From the colonial perspective, place-naming is an exercise in power and authority, a symbolic means of claiming sovereignty over a place. It is also a cartographic exercise—one part of a project of mapping the world, which, in settler colonies like the United States, was a means of rendering the Indigenous world intelligible, and therefore manageable by the federal government and its armed forces. For people whose ancestors were dispossessed of their tribal homelands and subject to brutal practices of cultural genocide (including the banning of Indigenous languages and cultural practices), colonial place-names are an extension of a long and ongoing project of forced assimilation—a violent means of forcing Indigenous Peoples to navigate the world according to coordinates defined by their colonizers. Like monuments to slave traders and genocidal colonists, colonial place-names are a source of ongoing violence for the descendants of slaves and colonized peoples who are forced to encounter them on a daily basis. As “spatial acts of oppression,” monuments work to set the historical coordinates through which people encounter the world.
Toppling Word-Monuments
Faced with this long history of erasure and dispossession, it is no wonder that Indigenous communities across the country are campaigning to have colonial place-names replaced with their Indigenous names. The goal of renaming campaigns is not simply to make the settler-colonial world less offensive—to change place-names without changing the material conditions that they enshrine. Rather, their goal is, much more expansively, to nominate place-names as sites in a multi-pronged struggle against the ongoing dispossession of Indigenous peoples and their lifeways.

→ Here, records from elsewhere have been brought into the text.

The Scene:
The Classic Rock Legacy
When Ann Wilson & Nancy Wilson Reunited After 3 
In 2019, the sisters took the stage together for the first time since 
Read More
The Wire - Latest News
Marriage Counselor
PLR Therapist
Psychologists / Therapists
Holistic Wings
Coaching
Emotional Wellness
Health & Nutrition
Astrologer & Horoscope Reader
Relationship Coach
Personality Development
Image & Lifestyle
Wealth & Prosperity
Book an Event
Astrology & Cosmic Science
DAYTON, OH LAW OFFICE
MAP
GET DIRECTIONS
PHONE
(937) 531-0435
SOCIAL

Renaming campaigns are part of, and not in competition with, other land-based struggles for Indigenous sovereignty and self-determination.

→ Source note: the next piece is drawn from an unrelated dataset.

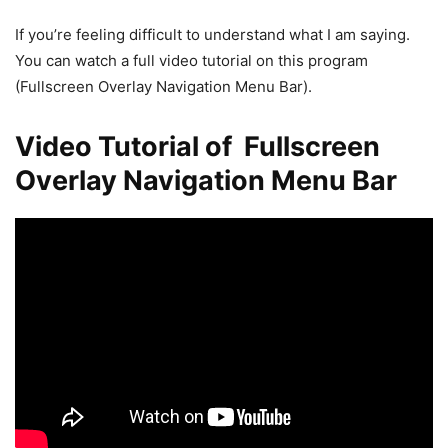
If you’re feeling difficult to understand what I am saying.
You can watch a full video tutorial on this program
(Fullscreen Overlay Navigation Menu Bar).
Video Tutorial of Fullscreen
Overlay Navigation Menu Bar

The renaming campaigns taking shape across the country serve to unsettle long-naturalized settler-colonial claims on the land. They are part of a broader struggle to break from the system of relations that colonial place-names reinforce. As renaming campaigns struggle to undo the colonial map, they point toward another map of the world—a world in common, beyond and beneath the colonial enclosures. Like the resurgent efforts to topple and replace colonial and confederate statues, renaming campaigns activate the settler-colonial world as a terrain of struggle, demonstrating how oppressive monuments, including word-monuments, can be replaced and reclaimed as life-affirming sites for cultural resurgence and decolonial power-building.